The paradox is that these 450 people decide on the work of 282,000 employees (data from the 2023 budget) at the service of the Generalitat and its extensive galaxy of 208 public or affiliated organizations. These workers, every time the government changes, look up at the office above and wonder who will come to occupy it, although they, the majority, will remain there no matter what. That is the nature of the Administration: it remains, even if democracy changes the political course.
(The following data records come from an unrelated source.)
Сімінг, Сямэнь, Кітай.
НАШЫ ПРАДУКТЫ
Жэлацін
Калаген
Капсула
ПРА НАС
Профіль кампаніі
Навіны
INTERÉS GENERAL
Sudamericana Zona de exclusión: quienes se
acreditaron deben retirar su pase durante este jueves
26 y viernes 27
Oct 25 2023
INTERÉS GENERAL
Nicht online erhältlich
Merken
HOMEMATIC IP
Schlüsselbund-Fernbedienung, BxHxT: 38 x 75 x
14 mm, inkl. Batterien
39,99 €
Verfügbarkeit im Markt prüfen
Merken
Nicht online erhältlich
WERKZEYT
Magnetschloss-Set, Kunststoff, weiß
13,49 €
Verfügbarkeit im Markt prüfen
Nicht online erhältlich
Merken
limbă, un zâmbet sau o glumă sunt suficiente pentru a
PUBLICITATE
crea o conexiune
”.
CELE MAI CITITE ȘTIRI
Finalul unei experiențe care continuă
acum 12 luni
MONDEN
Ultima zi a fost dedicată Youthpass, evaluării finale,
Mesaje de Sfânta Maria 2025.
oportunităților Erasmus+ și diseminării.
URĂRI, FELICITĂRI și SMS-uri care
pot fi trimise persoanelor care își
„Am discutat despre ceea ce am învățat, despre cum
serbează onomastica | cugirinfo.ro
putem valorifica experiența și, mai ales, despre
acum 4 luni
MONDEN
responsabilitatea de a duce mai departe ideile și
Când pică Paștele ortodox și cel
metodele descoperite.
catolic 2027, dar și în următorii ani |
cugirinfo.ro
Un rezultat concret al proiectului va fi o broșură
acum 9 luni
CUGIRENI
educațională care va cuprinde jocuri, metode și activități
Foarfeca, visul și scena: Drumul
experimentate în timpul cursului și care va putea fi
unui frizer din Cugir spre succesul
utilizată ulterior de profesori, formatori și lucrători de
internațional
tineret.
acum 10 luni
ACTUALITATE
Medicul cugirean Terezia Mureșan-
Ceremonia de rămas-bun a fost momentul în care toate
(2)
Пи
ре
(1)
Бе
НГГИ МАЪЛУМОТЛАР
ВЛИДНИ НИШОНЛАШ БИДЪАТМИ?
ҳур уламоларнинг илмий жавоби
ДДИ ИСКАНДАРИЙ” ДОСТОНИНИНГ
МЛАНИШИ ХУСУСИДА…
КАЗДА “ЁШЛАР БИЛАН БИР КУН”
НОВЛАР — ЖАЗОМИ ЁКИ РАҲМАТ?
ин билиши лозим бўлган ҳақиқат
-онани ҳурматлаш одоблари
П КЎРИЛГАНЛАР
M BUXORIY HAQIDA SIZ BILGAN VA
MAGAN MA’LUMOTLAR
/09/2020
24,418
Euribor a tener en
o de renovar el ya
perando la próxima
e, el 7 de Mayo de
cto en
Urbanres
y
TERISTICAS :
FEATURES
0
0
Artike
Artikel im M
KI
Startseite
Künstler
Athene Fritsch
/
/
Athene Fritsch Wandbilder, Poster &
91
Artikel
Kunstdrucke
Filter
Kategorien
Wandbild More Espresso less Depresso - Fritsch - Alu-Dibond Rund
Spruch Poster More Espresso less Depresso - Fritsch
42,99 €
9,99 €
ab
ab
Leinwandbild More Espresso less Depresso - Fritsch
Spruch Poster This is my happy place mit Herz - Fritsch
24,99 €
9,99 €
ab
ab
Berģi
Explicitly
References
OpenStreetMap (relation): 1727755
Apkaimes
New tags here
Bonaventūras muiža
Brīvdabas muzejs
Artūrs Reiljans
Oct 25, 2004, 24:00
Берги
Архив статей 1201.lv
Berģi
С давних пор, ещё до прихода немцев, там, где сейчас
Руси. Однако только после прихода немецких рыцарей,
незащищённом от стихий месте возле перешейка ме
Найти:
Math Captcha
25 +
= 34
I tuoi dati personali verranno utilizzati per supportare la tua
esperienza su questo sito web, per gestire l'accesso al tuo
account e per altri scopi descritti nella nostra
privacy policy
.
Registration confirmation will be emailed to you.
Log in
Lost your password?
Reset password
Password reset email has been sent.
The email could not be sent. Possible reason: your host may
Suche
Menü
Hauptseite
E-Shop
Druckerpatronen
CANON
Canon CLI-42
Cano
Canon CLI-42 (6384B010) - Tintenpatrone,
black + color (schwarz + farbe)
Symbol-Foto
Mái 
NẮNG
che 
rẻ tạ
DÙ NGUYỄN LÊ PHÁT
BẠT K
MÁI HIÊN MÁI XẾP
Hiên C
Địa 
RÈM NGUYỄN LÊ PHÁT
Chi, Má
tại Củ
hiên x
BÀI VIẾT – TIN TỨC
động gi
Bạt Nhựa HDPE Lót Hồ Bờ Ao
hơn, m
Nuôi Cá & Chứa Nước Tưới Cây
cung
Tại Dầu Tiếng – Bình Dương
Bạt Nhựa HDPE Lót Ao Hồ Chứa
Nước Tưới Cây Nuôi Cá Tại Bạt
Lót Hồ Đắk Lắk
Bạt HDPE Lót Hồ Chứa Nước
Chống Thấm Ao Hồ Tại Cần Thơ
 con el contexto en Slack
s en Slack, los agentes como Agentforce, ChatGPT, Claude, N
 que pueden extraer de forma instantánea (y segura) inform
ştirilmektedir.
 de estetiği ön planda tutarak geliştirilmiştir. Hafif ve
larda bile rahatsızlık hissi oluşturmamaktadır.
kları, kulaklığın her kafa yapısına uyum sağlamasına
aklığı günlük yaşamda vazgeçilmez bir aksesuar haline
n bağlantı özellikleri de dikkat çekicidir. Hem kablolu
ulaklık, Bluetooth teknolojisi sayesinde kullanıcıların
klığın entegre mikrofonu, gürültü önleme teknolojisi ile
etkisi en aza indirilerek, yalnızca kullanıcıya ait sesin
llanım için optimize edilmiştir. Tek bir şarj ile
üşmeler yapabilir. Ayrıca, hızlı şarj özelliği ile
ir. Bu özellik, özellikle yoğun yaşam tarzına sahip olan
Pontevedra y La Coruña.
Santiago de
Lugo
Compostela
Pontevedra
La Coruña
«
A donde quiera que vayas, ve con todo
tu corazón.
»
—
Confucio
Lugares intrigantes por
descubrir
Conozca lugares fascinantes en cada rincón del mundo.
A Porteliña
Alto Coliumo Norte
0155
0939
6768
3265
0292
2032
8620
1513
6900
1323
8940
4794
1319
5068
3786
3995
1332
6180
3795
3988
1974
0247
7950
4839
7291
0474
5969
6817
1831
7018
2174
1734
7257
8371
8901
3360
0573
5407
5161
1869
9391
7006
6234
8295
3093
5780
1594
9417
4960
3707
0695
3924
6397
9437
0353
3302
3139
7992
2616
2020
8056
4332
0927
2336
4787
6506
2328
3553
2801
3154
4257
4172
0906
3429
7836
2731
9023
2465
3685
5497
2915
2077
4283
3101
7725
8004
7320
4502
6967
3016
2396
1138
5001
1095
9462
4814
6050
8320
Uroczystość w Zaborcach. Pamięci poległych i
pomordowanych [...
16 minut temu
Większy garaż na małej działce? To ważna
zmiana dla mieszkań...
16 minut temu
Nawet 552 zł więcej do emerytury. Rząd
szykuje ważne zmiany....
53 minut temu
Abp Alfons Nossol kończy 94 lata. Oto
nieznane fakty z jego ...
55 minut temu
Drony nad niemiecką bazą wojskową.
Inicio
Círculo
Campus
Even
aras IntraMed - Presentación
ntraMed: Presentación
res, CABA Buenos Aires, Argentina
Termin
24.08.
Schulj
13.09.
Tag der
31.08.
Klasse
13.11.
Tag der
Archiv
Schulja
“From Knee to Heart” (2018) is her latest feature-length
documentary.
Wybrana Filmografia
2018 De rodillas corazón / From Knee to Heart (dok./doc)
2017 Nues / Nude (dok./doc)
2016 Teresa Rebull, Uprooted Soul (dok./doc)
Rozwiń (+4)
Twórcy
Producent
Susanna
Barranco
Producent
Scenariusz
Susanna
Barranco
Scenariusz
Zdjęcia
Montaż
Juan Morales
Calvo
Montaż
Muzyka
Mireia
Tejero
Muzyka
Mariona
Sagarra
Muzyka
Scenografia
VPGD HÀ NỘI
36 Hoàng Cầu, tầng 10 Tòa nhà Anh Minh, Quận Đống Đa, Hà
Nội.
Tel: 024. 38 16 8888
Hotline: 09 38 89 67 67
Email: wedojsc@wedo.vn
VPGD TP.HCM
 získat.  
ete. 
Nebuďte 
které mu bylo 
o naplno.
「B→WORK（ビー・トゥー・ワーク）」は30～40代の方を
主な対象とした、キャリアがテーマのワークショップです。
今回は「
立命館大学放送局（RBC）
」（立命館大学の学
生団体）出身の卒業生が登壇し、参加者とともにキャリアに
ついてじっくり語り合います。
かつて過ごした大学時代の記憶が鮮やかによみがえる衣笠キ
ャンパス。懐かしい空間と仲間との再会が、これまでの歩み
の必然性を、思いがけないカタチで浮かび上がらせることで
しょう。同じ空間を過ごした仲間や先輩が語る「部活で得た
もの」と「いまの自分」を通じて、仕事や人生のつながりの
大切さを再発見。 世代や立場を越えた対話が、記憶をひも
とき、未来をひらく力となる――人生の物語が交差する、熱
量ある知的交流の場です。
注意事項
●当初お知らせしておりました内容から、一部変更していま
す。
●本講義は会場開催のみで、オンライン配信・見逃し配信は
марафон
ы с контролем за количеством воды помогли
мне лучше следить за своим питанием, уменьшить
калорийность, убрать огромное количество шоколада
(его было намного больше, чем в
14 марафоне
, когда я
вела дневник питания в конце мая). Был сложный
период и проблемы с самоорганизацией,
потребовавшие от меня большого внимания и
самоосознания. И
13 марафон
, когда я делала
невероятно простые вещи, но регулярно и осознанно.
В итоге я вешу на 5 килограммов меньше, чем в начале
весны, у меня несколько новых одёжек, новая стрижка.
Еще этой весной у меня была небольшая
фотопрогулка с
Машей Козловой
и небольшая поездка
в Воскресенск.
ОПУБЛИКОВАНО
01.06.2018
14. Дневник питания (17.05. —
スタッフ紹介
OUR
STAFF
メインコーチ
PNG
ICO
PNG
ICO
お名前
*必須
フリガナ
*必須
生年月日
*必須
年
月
Of these 282,000 employees, about 183,000 are civil servants, another almost 100,000 occupy other categories, including replacements. 80% provide service in the areas of Education, Health, Interior and Justice.

They may seem like huge figures, but as Ismael Peña-López, the current director of the Escola d’Administració Pública de Catalunya, points out, “it is far from the average of the countries with which we can compare ourselves in meeting the needs demanded by its citizens. It is another thing for this structure to work well, and it is clear that we have problems.”

In 2021, with the seal of the European Union, the Government Quality Index was published, the fourth installment of this indicator since 2010, and the Generalitat, which was already lagging behind, was at the bottom of the Spanish autonomous communities and from most of the comparable European regions.

The political scientist Antoni Biarnes is the coordinator of the Forum of Entities for the Reform of the Administration (FERA). In its committee is Cecot, the Chamber, Esade, Iese, the College of Economists or the Third Sector. The Forum’s successive reports are conclusive: the Catalan Administration works poorly. “There is too much bureaucracy, the objectives are not reached; on the contrary, they get in the way and no one evaluates what they are doing. Today a good official has the same incentives as a bad official. There is no direction”.

There are the symptoms: the devastating PISA reports, the waiting lists in healthcare, the farmers’ revolt against the bureaucracy, the ineffective management of investments, social aid and companies… “Political decisions can be good, but their application is not,” summarizes Biarnes.

The Escola d’Administració Pública directed by Peña-López is 111 years old. It was founded by Prat de la Riba, the president of the Commonwealth, anticipating what other countries would later do: train public servants.

Hence “the anthropological optimism” with which Catalonia, in the description of Carles Ramió, professor of Political Science and Administration at the Pompeu Fabra University, began to rebuild the Generalitat in the seventies. “At the beginning, Catalonia and the Basque Country were the model. But as the years went by and the Administration grew, politicians lost interest or ability to right what was not working.”

Already in the last years of the Pujol governments, the first attempts were made to correct some symptoms of corrosion. Then, with the tripartite, a white paper was prepared and the number of senior officials was limited. With Artur Mas, at least two reports were made, partly forced by the policy of cuts. But no one dared to take the big step. The process did nothing but postpone the solution.

“But there is no more time,” Peña-Lopez emphasizes, “in ten years a third of these public servants are going to retire. Will we fill the same vacant positions again? Shouldn’t we first ask ourselves if instead of an administrator we don’t need an AI expert whose position does not exist today? And for that we need someone who has a map of the administration and can answer the question: what do we need to do well what is asked of us?

“We need – says Ramió – a professional public management that is accessed with a meritocratic system, in accordance with the skills and career of the worker.” And there are no excuses. “With State legislation it can be done. It is only necessary to adapt that of the Generalitat itself. “It is still anchored in the last century.”